Zoltan, Hungary’s last Roma fortuneteller and tarot card reader, places 36 cards on a table in his Soltvadkert home. He then looks at the cards from under the brim his large felt hat.

He presents his clients, whom he refers to as “patients”, details about their past, present, and future. This skill of divination is something he claims he inherited from a “unbroken” family of fortunetellers that dates back to 1601.

He says that his ancestors were fortunetellers and seers, referring to generations of his ancestors who were “chosen” by God to use the gift of fortunetelling.

47-year-old Sztojka is known to friends and neighbors as “Zoli with a hat”. He uses palm reading and cards to divinate information about clients. This trade he has been practicing for 25 year. He says that his abilities at seeing the unseen were evident from a young age.

He said, “You can either be born with it or inherit it.” While he was seated in a room brimming with religious icons and burning candles, a cigarette hanged from his lips.

Sztojka belongs to Hungary’s large Roma population. Some estimates put the number at around 1 million in Central Europe, roughly 10% of Hungary’s total population. Many Roma are present in almost every country of Europe and face racism, poverty, and social exclusion.

Roma emigrated to Hungary in 15th century. They were well-known for their abilities as musicians and craftsmen. They spoke long enough to be able to speak their own language, and they retained many dialects and customs that were related their trades: metalworkers and horse grooms, traders, musicians, and fortunetellers.

In the middle of 18th century, Habsburg empress Maria Theresa ordered forced assimilation for the Roma. This included outlawing their nomadic lifestyle and their use of Romani language.

Roma children were taken from their homes and placed in non-Roma households. The use of the Hungarian term for Roma, cigany, was forbidden. They were called “New Hungarians”.

This, along with other forms of marginalization, means that many Roma in Hungary cannot speak the Romani language and many of their traditional trades, such as fortunetelling, have been lost.

Szenasi stated that “traditional occupations” are on the decline. “It is vital to preserve them for future generations, as it is through them that Roma can have their own identity.”

Sztojka believes that preserving Roma culture is more than just keeping alive the centuries-old art and craft of fortunetelling. He wears brightly colored vests and shirts with floral folk patterns and has a long, dark moustache.

He is a devout Catholic and only takes off his wide-brimmed cap — a signature of the Gabor Roma clan in Transylvania — when he eats or attends church.

He said, “It is very important to preserve our culture, traditions, and because if there is no culture, then the Gypsy population will cease to exist.” I try to pass them along to as many people as possible so that they can get to know us.

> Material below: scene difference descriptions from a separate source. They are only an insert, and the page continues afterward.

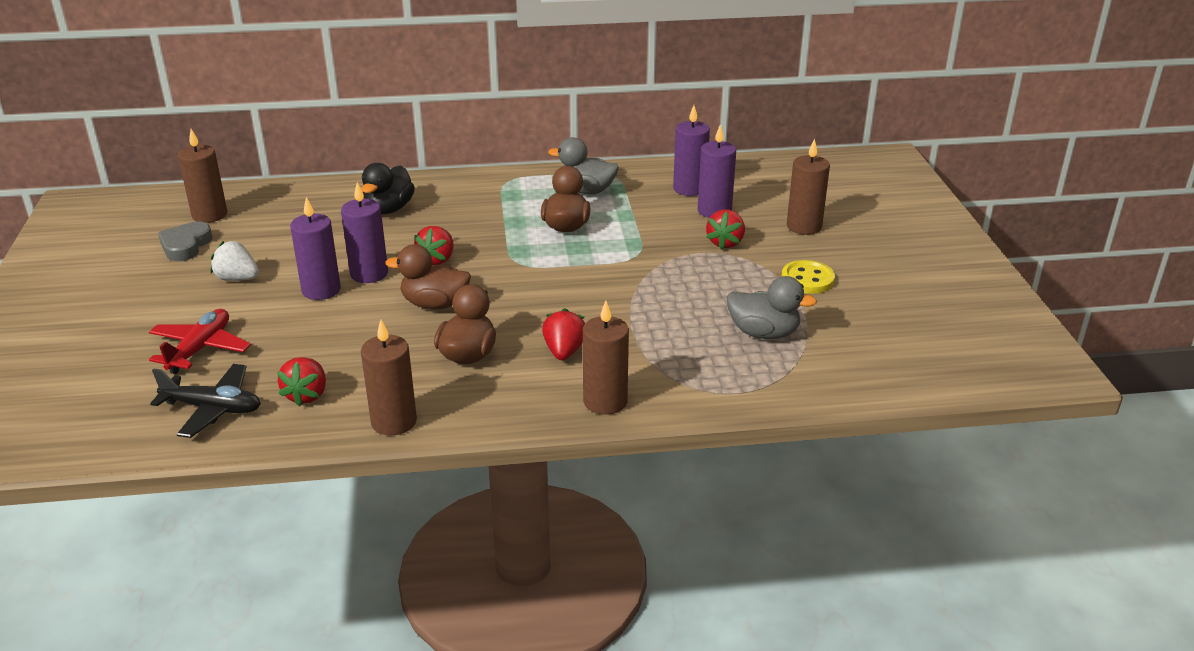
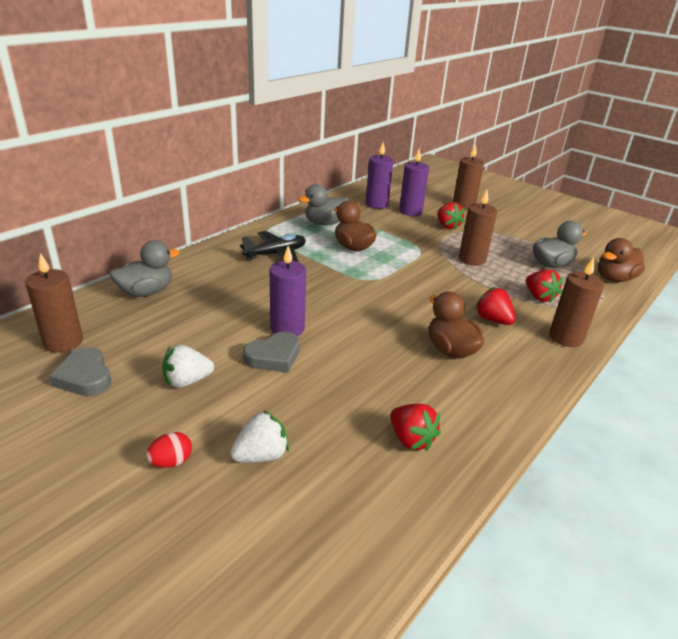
camera: 45 degrees left, 0 degrees up
(149, 323) = (171, 462): none -> red egg
(200, 349) = (261, 455): red plane -> white strawberry
(213, 409) = (366, 498): black plane -> black plane (276, 254)
(319, 199) = (146, 292): none -> grey duck
(321, 290) = (274, 356): purple candle -> grey heart
(389, 209) = (218, 279): black duck -> none
(394, 422) = (497, 421): brown candle -> brown candle (472, 259)
(434, 304) = (369, 328): brown duck -> brown duck (614, 278)
(437, 260) = (315, 299): red strawberry -> red strawberry (539, 297)
(807, 279) = (515, 230): yellow button -> none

They only know there are Gypsies but not much about us.

Although the term Gypsy is offensive in many cultures, Sztojka prefers to use it for Roma.

His family is part of the Lovari subgroup, which includes Roma people. They speak the Lovari dialect in Romani. He says it’s “on the brink of extinction.”

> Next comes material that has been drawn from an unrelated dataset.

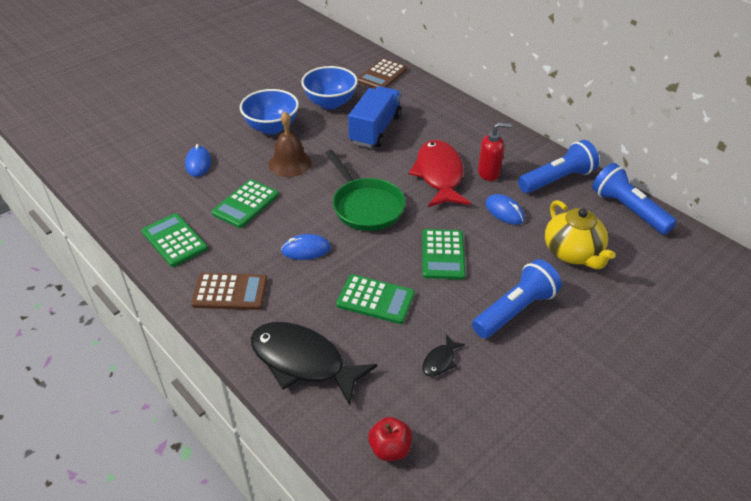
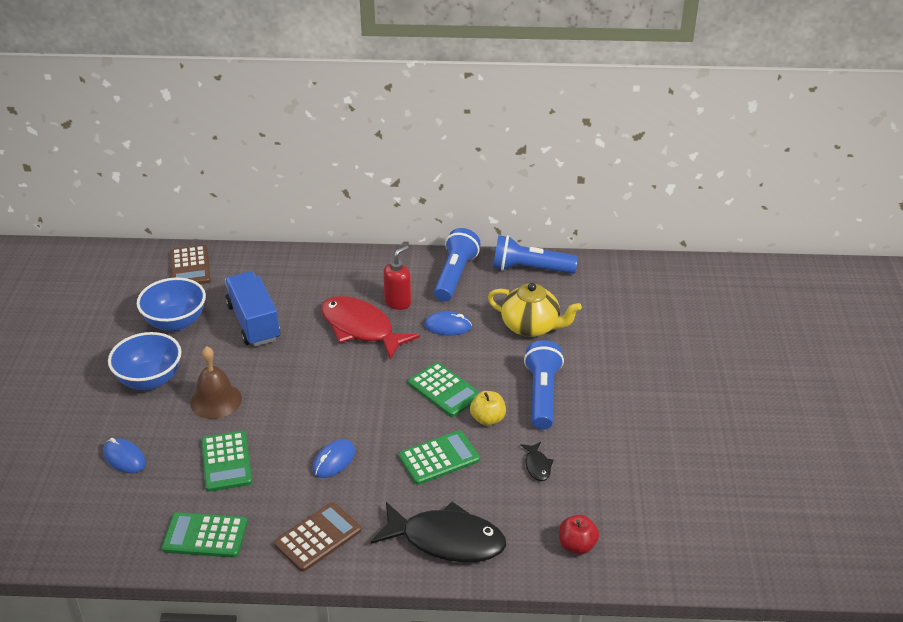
camera: 45 degrees left, 5 degrees down
(303, 362) = (446, 540): black fish -> black fish turned 150 degrees counterclockwise
(365, 206) = (335, 393): green pan -> none
(447, 297) = (487, 419): none -> yellow apple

“People don’t want to learn the Gypsy language.” He said that everyone assimilates like they suddenly wanted to be Hungarian.”

Along with his clairvoyance, Sztojka inherited his 150-year-old tarot cards from his great-great-grandmother, who herself was a fortuneteller in a time when the tradition was a much greater part of Roma identity.

Beatrix Kolompar was one of Sztojka’s relatives. She said that her family’s traditions could “distinguish us as Gypsies or as Roma.”

She said, “Since there is no country we can call our own, we continue the world we live and the Roma way to life through our traditions.” It’s proof that we are who we really are, with the dancing girls and their colorful costumes, as well as the fortunetelling, fortunetellers, and fortune-telling.

Szenasi, however, is the director of Uccu Foundation. He says that to preserve such traditions, one must have cultural recognition. This is a very difficult thing in Hungary.

She stated that without “institutional culture”, such as museums or other cultural institutions, the traditions of Gypsy people are gradually being lost and will be replaced by “institutional values.”

Sztojka claims that he lost approximately half his business in the COVID-19 pandemic. However, many of his “patients”, he says, are returning visitors who believe in his clairvoyance.

Sztojka earns his living by fortunetelling. He charges 15,000 Hungarian Forints ($50) for each session. However, he insists that he does not turn away poor people. He also views it as a “mission” that spiritually enriches him and his clients.

“To be able to read cards is a blessing in disguise.” He said, “It’s how I can assist my fellow humans.”

“Zoli with a hat” said that despite the loss of his culture’s centuries old way of living, he will not give up on the mystical trade his ancestors left.

“My grandparents and my parents did not assimilate. I will not either.” Sztojka stated that if you don’t have a past, you have no future.

“I believe I was born Gypsy and that I will live as a Gypsy.”